Zeider Pires, Planta&Raiz
Para Zeider, mais que alegria, a música, em seu sentido amplo, carrega o potencial de ser trilha sonora de mudanças reais. “Ajuda as pessoas a enxergar algumas coisas que estão acontecendo e que precisam ser transformadas, ela questiona e da voz para quem precisa ser ouvido. Eu gosto de falar de amor por exemplo, pois sei que o amor pode transformar”, destaca o artista.
Diálogo entre passado, presente e futuro
Pesquisadora da USP e pós-doutora em Análise do Discurso e Música pela Universidade Paris Nanterre, Josely Teixeira Carlos explica que o rótulo “música de protesto” pode ser aplicado a toda canção que nasce como um contradiscurso e se opõe a toda e qualquer forma de autoritarismo, intolerância e retirada de direitos.
“É um movimento que surgiu em reação discriminação racial, a guerras e à corrida armamentista, como foi o caso de Blowin’ in The Wind, de Bob Dylan, e Revolution, de Lennon e McCartney. O mesmo se deu na Europa e em várias partes do globo.
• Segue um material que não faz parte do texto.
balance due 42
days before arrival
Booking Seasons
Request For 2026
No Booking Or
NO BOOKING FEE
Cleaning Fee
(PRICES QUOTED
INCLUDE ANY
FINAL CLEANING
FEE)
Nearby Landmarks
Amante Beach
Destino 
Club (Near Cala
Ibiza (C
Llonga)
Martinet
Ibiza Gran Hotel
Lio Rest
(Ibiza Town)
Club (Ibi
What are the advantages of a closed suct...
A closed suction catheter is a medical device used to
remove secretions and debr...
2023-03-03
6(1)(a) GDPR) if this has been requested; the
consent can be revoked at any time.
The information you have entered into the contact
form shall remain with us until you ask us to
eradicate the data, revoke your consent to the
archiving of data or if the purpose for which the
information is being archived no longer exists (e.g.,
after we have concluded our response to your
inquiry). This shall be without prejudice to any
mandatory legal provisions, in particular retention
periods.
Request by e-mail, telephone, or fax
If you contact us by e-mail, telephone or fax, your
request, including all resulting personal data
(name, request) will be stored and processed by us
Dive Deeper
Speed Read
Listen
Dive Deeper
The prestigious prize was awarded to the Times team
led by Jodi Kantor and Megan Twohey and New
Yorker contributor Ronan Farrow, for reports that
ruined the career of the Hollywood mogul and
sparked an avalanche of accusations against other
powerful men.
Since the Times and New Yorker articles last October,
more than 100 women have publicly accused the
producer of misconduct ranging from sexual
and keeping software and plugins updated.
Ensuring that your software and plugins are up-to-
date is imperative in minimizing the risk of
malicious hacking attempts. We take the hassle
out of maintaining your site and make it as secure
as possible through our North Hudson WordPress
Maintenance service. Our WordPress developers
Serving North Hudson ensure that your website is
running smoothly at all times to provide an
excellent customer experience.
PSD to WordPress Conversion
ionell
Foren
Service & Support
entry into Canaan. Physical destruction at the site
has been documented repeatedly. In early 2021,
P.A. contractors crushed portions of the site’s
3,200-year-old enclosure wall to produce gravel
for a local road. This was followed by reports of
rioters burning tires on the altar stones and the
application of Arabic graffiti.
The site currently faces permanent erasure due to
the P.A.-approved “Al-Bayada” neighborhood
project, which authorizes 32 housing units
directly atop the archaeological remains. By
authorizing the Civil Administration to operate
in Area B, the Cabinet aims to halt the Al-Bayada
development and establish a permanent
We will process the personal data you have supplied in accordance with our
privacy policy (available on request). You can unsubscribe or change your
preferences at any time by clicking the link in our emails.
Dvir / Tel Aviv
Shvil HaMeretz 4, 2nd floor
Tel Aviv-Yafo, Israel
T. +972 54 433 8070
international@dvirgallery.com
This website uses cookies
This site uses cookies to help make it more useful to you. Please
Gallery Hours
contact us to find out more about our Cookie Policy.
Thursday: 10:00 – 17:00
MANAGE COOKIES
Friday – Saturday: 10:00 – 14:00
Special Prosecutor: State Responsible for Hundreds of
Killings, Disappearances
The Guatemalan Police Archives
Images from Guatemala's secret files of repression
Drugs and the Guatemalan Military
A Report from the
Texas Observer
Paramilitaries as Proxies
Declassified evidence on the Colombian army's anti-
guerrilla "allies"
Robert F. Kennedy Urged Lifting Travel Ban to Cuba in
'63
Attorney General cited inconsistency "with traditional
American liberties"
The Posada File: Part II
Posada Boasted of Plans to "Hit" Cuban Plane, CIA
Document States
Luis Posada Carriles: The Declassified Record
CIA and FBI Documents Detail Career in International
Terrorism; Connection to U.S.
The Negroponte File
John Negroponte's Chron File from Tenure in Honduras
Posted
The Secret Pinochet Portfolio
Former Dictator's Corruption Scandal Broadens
Na França, por exemplo, temos as canções de protesto de Serge Gainsbourg. No Chile, destaca-se a obra de Víctor Jara”, exemplifica.
Em sua opinião, apesar das canções expressarem características próprias da época, lugar ou evento que lhe deram origem, é comum identificar elementos comuns entre elas.
“Se há diferenças de contexto, também há diferenças nos textos das canções. Por outro lado, o mundo autoritário representado e combatido nas canções de Belchior, Chico Buarque e Legião Urbana se reatualiza, com outras caras e outras cores. Porque esses artistas, ao mesmo tempo em que materializaram o passado e o presente em que viveram, também anteciparam o futuro, que hoje se faz presente”, destaca.
“Por isso, não é por acaso que o Emicida de hoje dialogue com o Belchior de 1974 e a Elza Soares de hoje retome o discurso feito por Gonzaguinha em 1973, em Comportamento Geral”
Josely Teixeira, especialista em Análise do Discurso e Música
A especialista acredita esse papel de registro e transformação social tenha sido absorvido pela música ao longo da história por “um mesmo movimento, [de] expor as chagas abertas deixadas pela opressão e suavizar a dor dos oprimidos”.
“É uma ideia que podemos comprovar nos versos de Belchior, quando ele afirma ‘longe o profeta do terror, que a laranja mecânica anuncia, amar e mudar as coisas, me interessa mais’”, conclui.